Un carosello di personaggi buffi e grotteschi, per una fiaba delicata e romantica, raccontata con uno stile insolitamente noir, misterioso e poetico.


“Buonasera! Siete pronti ad ascoltare la storia del principe Mezzanotte? Dovrete essere molto coraggiosi perché è una storia misteriosa, e divertente, e buffa, ma anche un po’ paurosa. C’è una volta un principe, dico c’è perché mica è morto poveretto, insomma c’è una volta un principe di nome Mezzanotte, nato a mezzanotte e perdutamente innamorato del buio e delle stelle. Perché senza il buio le stelle non si vedono, giusto? Tutti pensano che la notte protegga e nasconda fantasmi, lupi e streghe e che la luce del giorno, invece, renda il mondo splendido e sereno. Eppure, è proprio di notte che prendono vita i sogni. Ma anche i sogni più belli posso trasformarsi in incubi, proprio come accadde al nostro povero principe, costretto a nascondersi in questo magico comò, per sfuggire alla maledizione della terribile strega Valeriana. La strega infatti si era talmente innamorata del nostro pallido principe che, quando lui la respinse, gli lanciò la maledizione: il giorno in cui il principe si fosse innamorato, si sarebbe trasformato in un essere mostruoso. Paura eh? Da allora Mezzanotte, rimpicciolito con tutto il suo castello e i suoi servitori, vive triste e solitario, in attesa che qualcuno sciolga la maledizione. Ma che succede? Qualcuno è entrato nel castello? C’è un gran trambusto, inseguimenti, porte che sbattono, luci che vanno e vengono, a quanto pare la storia sta per avere inizio… Non ci resta che entrare se vogliamo sapere come andrà a finire, sì, proprio attraverso il comò, ve l’ho detto che è magico, non temete, il principe è molto ospitale, un vero gentiluomo, entrare, entrate, su, sembra che non siate mai entrati in un comò…”

Il Principe Mezzanotte è vittima di una maledizione: quando incontrerà il vero amore sarà destinato a trasformarsi in un essere mostruoso. Per sottrarsi a tale destino decide di non innamorarsi mai, si rinchiude in un maniero fumoso e vive da solo, triste e malinconico. Un carosello di personaggi buffi e grotteschi ci porteranno nel mondo di questa fiaba delicata e romantica raccontata con uno stile insolitamente noir, misterioso e poetico.
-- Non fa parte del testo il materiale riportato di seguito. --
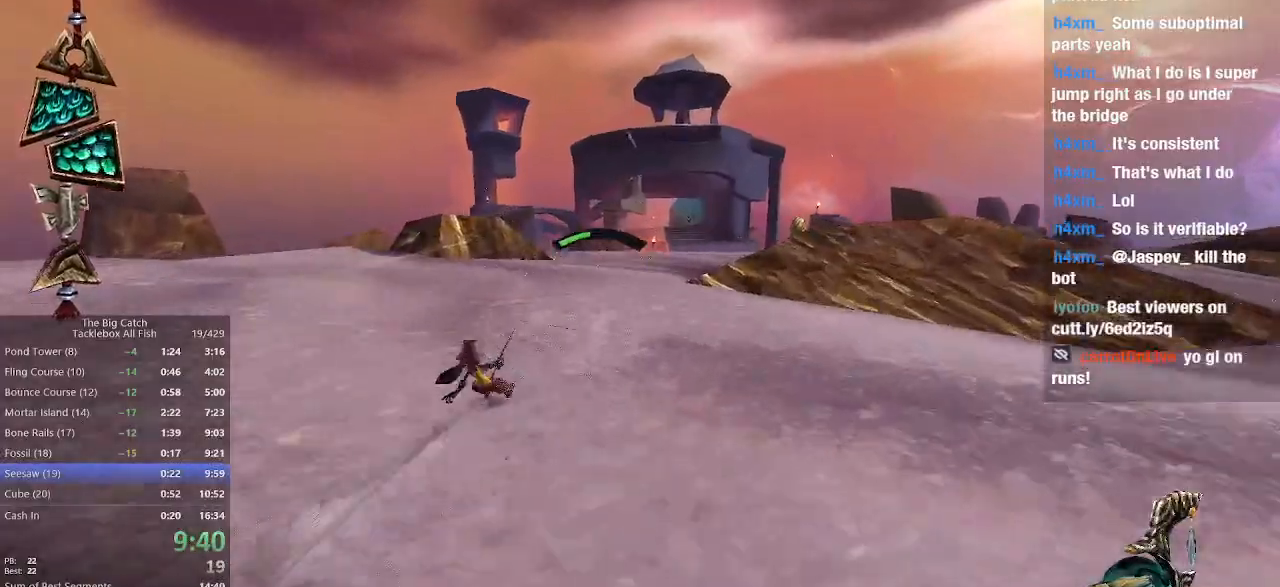
{"keys": [], "mouse": ["left"], "events": [[67, "d", "down"], [167, "d", "up"]]}
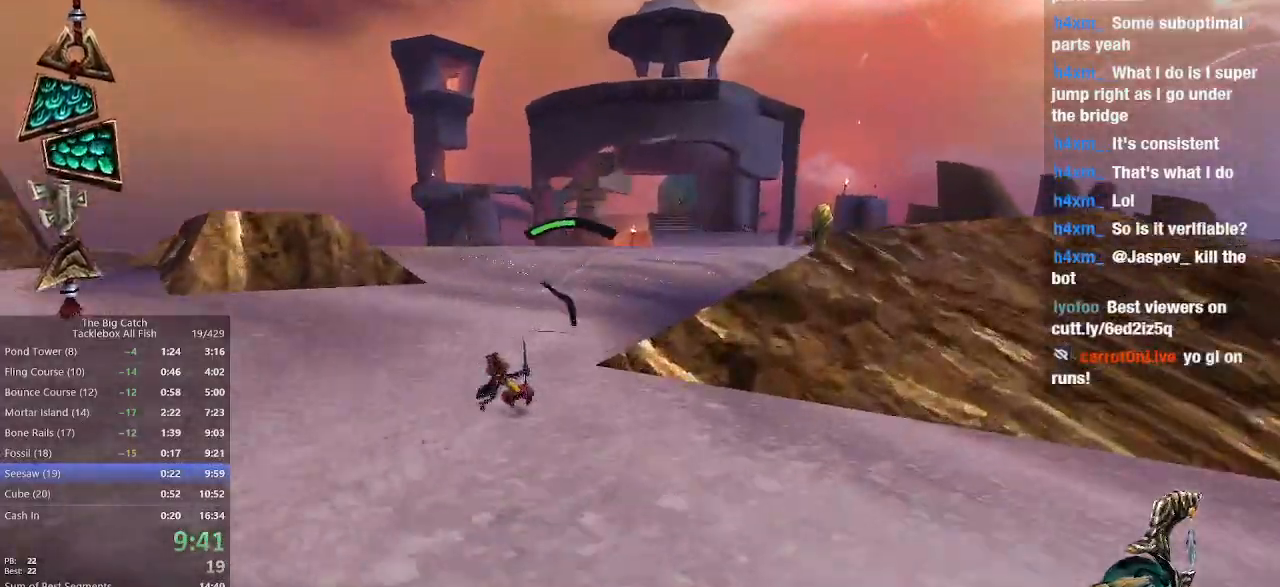
{"keys": [], "mouse": ["left"], "events": []}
La Compagnia Teatropersona viene fondata nel 1999. Dopo un iniziale interesse per l’ambito di ricerca legato al Terzo Teatro e al lavoro sulle azioni fisiche di Grotowski, la formazione della compagnia si focalizza sullo studio dei principi della biomeccanica di Mejerchol’d, integrandoli con i fondamentali delle arti marziali e del teatro orientale. A partire dalle tecniche fonatorie tradizionali, lo studio della voce si è sviluppato attraverso la pratica dei canti vibratori e del canto gregoriano con Padre Emanuel Roze, presso l’Abbazia di Sant’Antimo. Fondamentale negli ultimi anni è stato l’incontro con Yves Lebreton e il suo metodo del Teatro Corporeo. Teatropersona crea i propri spettacoli attraverso un lavoro di ricerca teatrale fondato sulla centralità dell’attore e la composizione dell’immagine. Parallelamente al lavoro di ricerca, si occupa anche di pedagogia teatrale attraverso seminari e atelier creativi. La compagnia produce spettacoli per bambini e adulti presentati in Italia, Francia, Russia, Svizzera, Polonia, Corea del Sud, Germania, Spagna.